Trigger the limiter:

bash

for i in {1..70}; do
  curl -s -o /dev/null -w "%{http_code}\n" https://yourapp.com/api/data
done

Inspect Redis-backed counters:

bash

redis-cli KEYS '*rate*'
redis-cli MONITOR

Check app logs:

bash

journalctl -u gunicorn -n 200 --no-pager
docker logs <app_container> --tail 200

Check proxy forwarding config:

bash

nginx -T | grep -i 'real_ip\|proxy_set_header\|x-forwarded-for'

Test forwarded IP behavior carefully:

bash

curl -H 'X-Forwarded-For: 1.2.3.4' -i https://yourapp.com/api/data

Generate load:

bash

ab -n 200 -c 20 https://yourapp.com/api/data
hey -n 500 -c 50 https://yourapp.com/api/data

What to look for:

all requests using the same IP bucket
429s not appearing in metrics
failed requests missing from logs
high latency with low request volume
route-specific decorators not being applied
Redis not being reached by all app instances

If metrics look low but users report slowness, check:

database latency
upstream API latency
worker saturation
queue depth
connection pool exhaustion

If you need broader logging coverage, see Logging Setup (Application + Server).

If you need dashboard and latency guidance, see Metrics and Performance Monitoring.

If you need incident handling after alerts fire, see Incident Response Playbook.

Checklist

✓ Health endpoint exists and is monitored
✓ Request logs include request ID, IP, user ID, path, status, and duration
✓ Metrics endpoint is exposed and scraped
✓ Dashboard shows request rate, error rate, and latency percentiles
✓ Alerts exist for 5xx spikes, latency spikes, and 429 spikes
✓ Default global rate limit is configured
✓ Sensitive endpoints have stricter custom limits
✓ Shared backend like Redis is used for multi-instance deployments
✓ Proxy headers are trusted only from known proxies
✓ 429 responses include useful headers or error details
✓ Webhook and internal routes are handled deliberately, not accidentally exempted
✓ Rate limits are documented for frontend and API clients

Product CTA

Use a reusable production setup to standardize:

health checks
request logging
metrics
alerting
shared rate limiting

This avoids ad hoc middleware and inconsistent abuse protection across endpoints. The goal is one repeatable API baseline for every MVP and small SaaS service.

Related guides

FAQ

Should I rate-limit authenticated and anonymous traffic differently?

Yes. Anonymous traffic is usually best limited by IP. Authenticated traffic should also use user ID or API key to avoid punishing shared IPs and to stop one account from abusing the API.

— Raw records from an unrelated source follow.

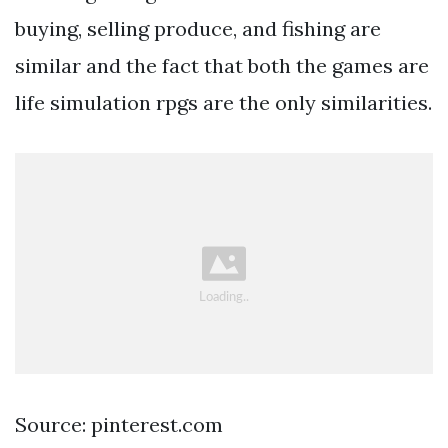
buying, selling produce, and fishing are
similar and the fact that both the games are
life simulation rpgs are the only similarities.
Source: pinterest.com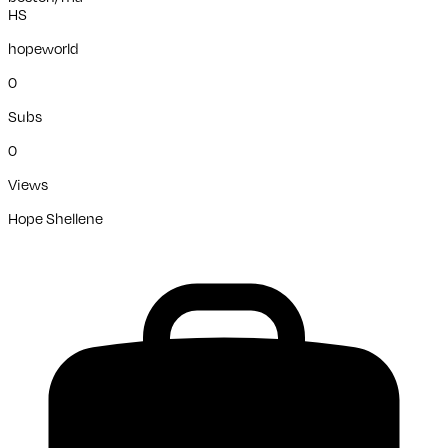
HS
hopeworld
0
Subs
0
Views
Hope Shellene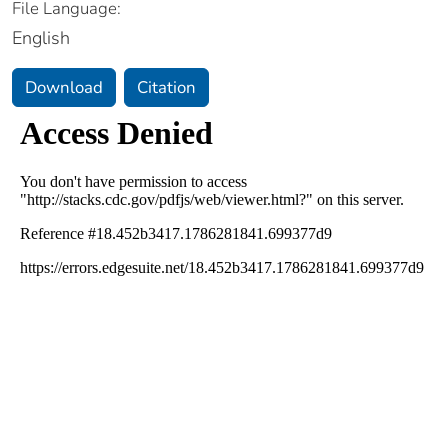
File Language:
English
Download
Citation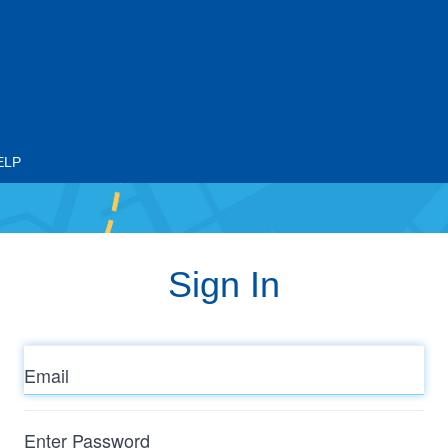
ELP
Sign In
Email
Enter
Password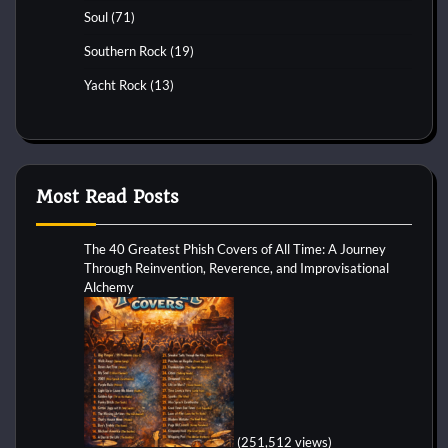
Soul
(71)
Southern Rock
(19)
Yacht Rock
(13)
Most Read Posts
The 40 Greatest Phish Covers of All Time: A Journey
Through Reinvention, Reverence, and Improvisational
Alchemy
(251,512 views)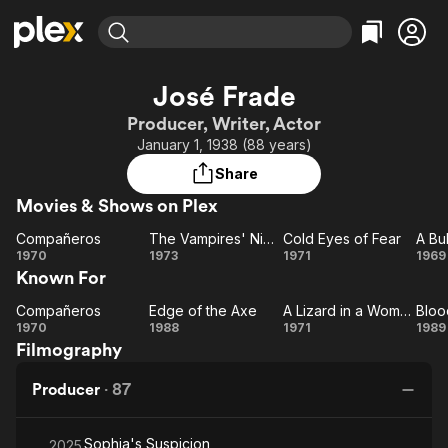
Find Movies & TV
José Frade
Explore
Explore
Categories
Categories
Producer, Writer, Actor
Movies & TV Shows
Browse Channels
Action
Bingeworthy
January 1, 1938 (88 years)
Comedy
True Crime
Most Popular
Featured Channels
Share
Documentary
Sports
Leaving Soon
Property Brothers
Movies & Shows on Plex
Channel
En Español
Classics
Learn More
Compañeros
The Vampires' Night Orgy
Cold Eyes of Fear
ION Plus
Music
Comedy
Compañeros
The
Cold
A
1970
1973
1971
1969
Free Movies & TV Shows
The First 48 by A&E
Known For
Vampires'
Eyes
Sci-Fi
Explore
Night
of
Sa
Western
Kids & Family
Compañeros
Edge of the Axe
A Lizard in a Woman's Skin
Bloo
Compañeros
Edge
Orgy
Fear
A Lizard
Bl
1970
1988
1971
1989
Global
Filmography
of
in a
a
the
Woman's
S
Producer
·
87
Axe
Skin
Sophia's Suspicion
2025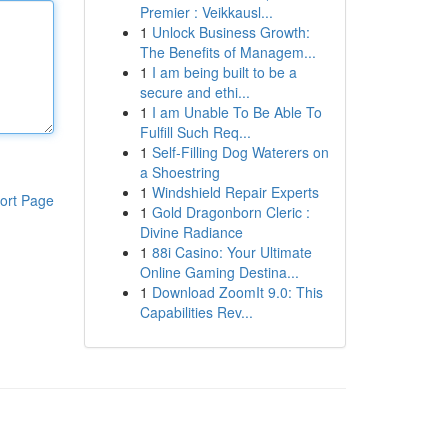
Premier : Veikkausl...
1
Unlock Business Growth:
The Benefits of Managem...
1
I am being built to be a
secure and ethi...
1
I am Unable To Be Able To
Fulfill Such Req...
1
Self-Filling Dog Waterers on
a Shoestring
1
Windshield Repair Experts
ort Page
1
Gold Dragonborn Cleric :
Divine Radiance
1
88i Casino: Your Ultimate
Online Gaming Destina...
1
Download ZoomIt 9.0: This
Capabilities Rev...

Do I need Redis for rate limiting?

If you run a single instance, in-process limits can work temporarily. If you run multiple instances, containers, or autoscaling, use Redis or a gateway-level limiter so counters are shared.

What should I alert on first?

Start with 5xx error rate, p95 latency, uptime failures, and sudden increases in 429 responses. These catch most API incidents early.

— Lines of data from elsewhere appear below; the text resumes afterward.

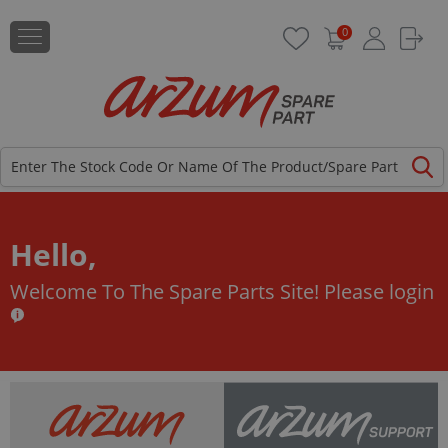
0
Hello,
Welcome To The Spare Parts Site!
Please login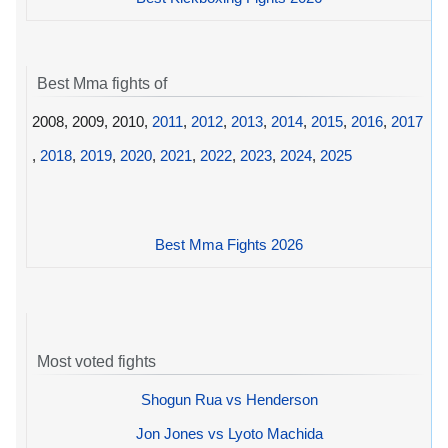
Best Mma fights of
2008, 2009, 2010,
2011
,
2012
,
2013
,
2014
,
2015
,
2016
,
2017
,
2018
,
2019
,
2020
,
2021
,
2022
,
2023
,
2024
,
2025
Best Mma Fights 2026
Most voted fights
Shogun Rua vs Henderson
Jon Jones vs Lyoto Machida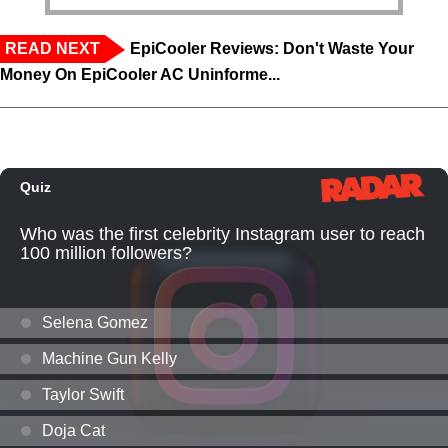
READ NEXT
EpiCooler Reviews: Don't Waste Your
Money On EpiCooler AC Uninforme...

Can I exclude webhook endpoints from rate limits?

Yes, but do it intentionally. Payment or third-party webhooks should be protected with signature verification and logging if they are exempted from normal limits.

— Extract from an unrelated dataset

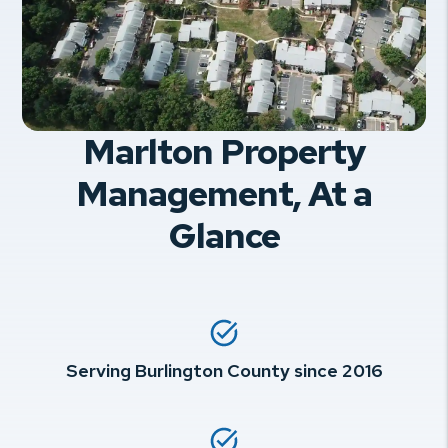
Marlton Property
Management, At a
Glance
Serving Burlington County since 2016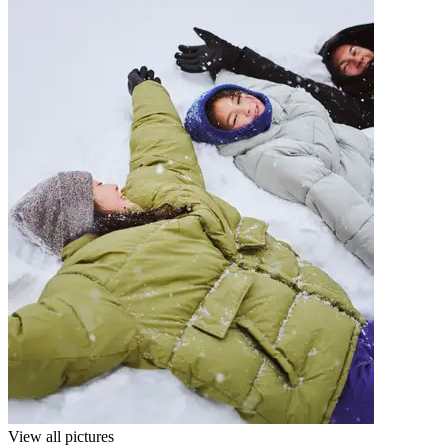
View all pictures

Should rate limiting happen in the app or at the reverse proxy?

For small SaaS, app-level is easier to start. For higher traffic or multi-service APIs, use gateway or proxy limits plus app-level limits on sensitive routes.

What is a safe default limit?

Start with conservative defaults like 60 requests/minute per IP for general endpoints, then tune from production traffic patterns.

Why am I seeing too many 429s from legitimate users?

Common causes are frontend retry loops, polling too frequently, office/shared IPs, and limits applied to static or health routes by mistake.

Final takeaway

Minimum viable API monitoring is:

request logs
latency and error dashboards
health checks
actionable alerts

Minimum viable rate limiting is:

one global default
stricter limits on auth and expensive endpoints
shared storage or gateway enforcement for multi-instance deployments

Before trusting your numbers, verify:

proxy/IP handling
metrics coverage
failed request logging
429 response behavior

Treat 429 spikes and latency increases as production signals. Tune both client behavior and server capacity.